Stuttgart - Aufruhr? Skandal? Nein, darum geht es eigentlich nicht. Viel eher soll sich in dem Namen, den das seit 1980 veranstaltete Stuttgarter Neue-Musik-Festivalseit 1997 trägt, all das widerspiegeln, was das französische Wort außerdem noch beinhaltet. Eclat, das heißt auch: „Splitter“, „Knall“ und „Glanz“, und tatsächlich ist auch das diesjährige Festival nicht einem einzigen Thema, nicht einer einzigen Kunst oder einer dominierenden ästhetischen Maxime verpflichtet, sondern einer schillernden Vielfalt, die sich in 24 Uraufführungen (das sind etwa doppelt so viele wie bei den letzten Donaueschinger Musiktagen!) und acht deutschen Erstaufführungen zeigen wird.

 

„Das Eclat-Festival gibt Künstlern eine Plattform, es schafft Freiheit, und gerade jüngere Komponisten wissen, dass sie hier etwas wagen können“, sagt Christine Fischer. „Eclat ist stärker als andere Festivals in der Gesellschaft verankert, es hat eine politische Perspektive“, sagt Lydia Jeschke. Seit 2016 sind Fischer und Jeschke für das Programm des Festivals verantwortlich: Die Redaktionsleiterin für Neue Musik im Südwestrundfunk (SWR) kuratiert, plant und organisiert die beiden Konzerte der SWR-Klangkörper, also des SWR-Symphonieorchesters und des SWR-Vokalensembles, und die Intendantin der Institution Musik der Jahrhunderte programmiert als verantwortliche Festival-Veranstalterin ihre Konzerte vor allem mit Blick auf die Stadt. Und hat über die Jahre hinweg großes Geschick darin entwickelt, den von Stadt und Land gewährten Basisetat des Festivals von etwa 300 000 Euro mit Geldern vor allem von großen Stiftungen oft nahezu zu verdoppeln. Das ist wichtig, denn für Musik der Jahrhunderte ist Eclat zwar der Höhepunkt und Leuchtturm jeder Saison, andererseits müssen aus dem Jahresbudget auch die Neuen Vocalsolisten, die Konzertreihe „Südseite nachts“, das kleine Festival „Sommer in Stuttgart“ und die Gehälter des fünfköpfigen Teams bezahlt werden. Die SWR-Konzerte zahlt der Sender, überträgt aber auch einen Großteil der anderen Konzerte auf den „JetztMusik“-Programmplätzen von Februar bis April.

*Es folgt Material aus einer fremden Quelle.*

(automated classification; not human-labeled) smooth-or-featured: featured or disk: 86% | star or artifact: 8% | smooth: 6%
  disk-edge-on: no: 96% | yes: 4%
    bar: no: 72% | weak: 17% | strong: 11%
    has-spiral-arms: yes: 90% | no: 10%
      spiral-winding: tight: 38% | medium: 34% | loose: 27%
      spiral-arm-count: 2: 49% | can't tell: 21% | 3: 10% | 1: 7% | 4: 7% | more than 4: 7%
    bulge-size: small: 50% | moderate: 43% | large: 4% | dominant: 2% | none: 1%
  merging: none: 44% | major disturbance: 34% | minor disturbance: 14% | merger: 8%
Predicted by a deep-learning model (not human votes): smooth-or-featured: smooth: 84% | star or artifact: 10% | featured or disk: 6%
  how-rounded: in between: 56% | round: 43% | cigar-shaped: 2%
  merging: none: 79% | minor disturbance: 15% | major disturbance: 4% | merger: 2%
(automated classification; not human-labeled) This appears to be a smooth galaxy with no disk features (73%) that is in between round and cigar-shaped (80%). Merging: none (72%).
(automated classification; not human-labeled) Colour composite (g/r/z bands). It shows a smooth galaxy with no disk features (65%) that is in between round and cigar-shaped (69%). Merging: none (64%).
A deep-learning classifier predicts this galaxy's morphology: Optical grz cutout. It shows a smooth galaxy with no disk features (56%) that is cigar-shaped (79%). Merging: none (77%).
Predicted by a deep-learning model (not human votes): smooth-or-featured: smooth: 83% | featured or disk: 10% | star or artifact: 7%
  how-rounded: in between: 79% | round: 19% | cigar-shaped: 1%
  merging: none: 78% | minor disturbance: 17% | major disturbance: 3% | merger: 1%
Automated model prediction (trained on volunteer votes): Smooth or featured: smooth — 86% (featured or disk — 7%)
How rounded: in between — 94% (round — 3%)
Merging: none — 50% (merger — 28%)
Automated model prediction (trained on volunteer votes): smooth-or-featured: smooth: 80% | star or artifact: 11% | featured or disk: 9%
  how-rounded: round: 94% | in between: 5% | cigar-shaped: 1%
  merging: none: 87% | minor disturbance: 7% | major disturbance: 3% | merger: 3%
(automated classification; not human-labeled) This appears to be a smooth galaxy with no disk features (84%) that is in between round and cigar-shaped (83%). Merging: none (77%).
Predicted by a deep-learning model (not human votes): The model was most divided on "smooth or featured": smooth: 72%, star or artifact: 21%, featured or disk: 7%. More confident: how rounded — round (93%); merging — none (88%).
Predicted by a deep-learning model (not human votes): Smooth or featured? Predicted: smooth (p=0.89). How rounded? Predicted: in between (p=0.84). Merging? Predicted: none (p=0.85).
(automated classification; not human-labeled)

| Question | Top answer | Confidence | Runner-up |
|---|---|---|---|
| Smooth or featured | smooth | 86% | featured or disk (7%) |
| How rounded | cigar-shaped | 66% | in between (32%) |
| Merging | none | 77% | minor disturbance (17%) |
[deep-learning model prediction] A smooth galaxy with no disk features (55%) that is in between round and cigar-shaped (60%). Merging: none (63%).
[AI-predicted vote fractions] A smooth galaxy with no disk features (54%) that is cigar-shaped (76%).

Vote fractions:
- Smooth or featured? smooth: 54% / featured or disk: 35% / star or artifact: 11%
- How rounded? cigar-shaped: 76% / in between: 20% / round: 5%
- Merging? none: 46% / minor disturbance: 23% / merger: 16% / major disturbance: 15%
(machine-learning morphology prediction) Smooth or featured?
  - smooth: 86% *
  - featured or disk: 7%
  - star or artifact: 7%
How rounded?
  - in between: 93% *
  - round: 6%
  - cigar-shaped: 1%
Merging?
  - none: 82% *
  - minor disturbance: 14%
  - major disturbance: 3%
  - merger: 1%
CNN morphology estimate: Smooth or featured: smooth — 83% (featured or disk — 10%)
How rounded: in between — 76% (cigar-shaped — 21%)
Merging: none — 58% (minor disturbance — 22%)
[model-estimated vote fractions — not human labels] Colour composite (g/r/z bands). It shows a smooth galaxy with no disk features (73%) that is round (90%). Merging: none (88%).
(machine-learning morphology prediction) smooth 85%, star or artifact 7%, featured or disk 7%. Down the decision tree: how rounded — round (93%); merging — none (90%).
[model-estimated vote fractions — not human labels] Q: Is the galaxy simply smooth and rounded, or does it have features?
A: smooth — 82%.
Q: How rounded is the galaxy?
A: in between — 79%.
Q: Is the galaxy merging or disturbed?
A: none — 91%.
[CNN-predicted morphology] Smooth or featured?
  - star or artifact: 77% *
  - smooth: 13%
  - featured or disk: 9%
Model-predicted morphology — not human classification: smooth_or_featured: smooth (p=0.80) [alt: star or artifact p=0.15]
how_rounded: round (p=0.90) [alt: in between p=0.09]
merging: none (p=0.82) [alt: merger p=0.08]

Unterschiedliches prallt aufeinander

Eclat, da sind sich Christine Fischer und Lydia Jeschke einig, ist ein urbanes Festival, also eine Veranstaltung, die den Dialog mit der Bevölkerung vor Ort sucht. „Das“, sagt Christine Fischer, „empfinde ich als große Verantwortung: dass wir eine breite Ästhetik anbieten, also auch Unterschiedliches aufeinanderprallen lassen, denn nur so entsteht der Diskurs, den wir wollen.“ „Zu Eclat“, sagt Lydia Jeschke, „kommen nicht nur Neue-Musik-Reisende, sondern ein neugieriges Publikum aus Stadt und Region, und es ist ungemein spannend, dass darunter auch viele Besucher aus anderen – künstlerischen und wissenschaftlichen – Disziplinen sind.“ Das sei in Stuttgart besonders bereichernd und herausfordernd, „weil wir dadurch gezwungen sind, eine Sprache zu sprechen, die nicht nur Notenschrift ist“. Besonders, da sind sich beide einig, ist bei Eclat auch der Raum: Während bei den Festivals in Donaueschingen, Witten oder Berlin („Ultraschall“) Musiker und Technik zwischen unterschiedlichen Räumen hin und her reisen müssen, bietet das Theaterhaus in Stuttgart Platz für alle(s) – ein Alleinstellungsmerkmal.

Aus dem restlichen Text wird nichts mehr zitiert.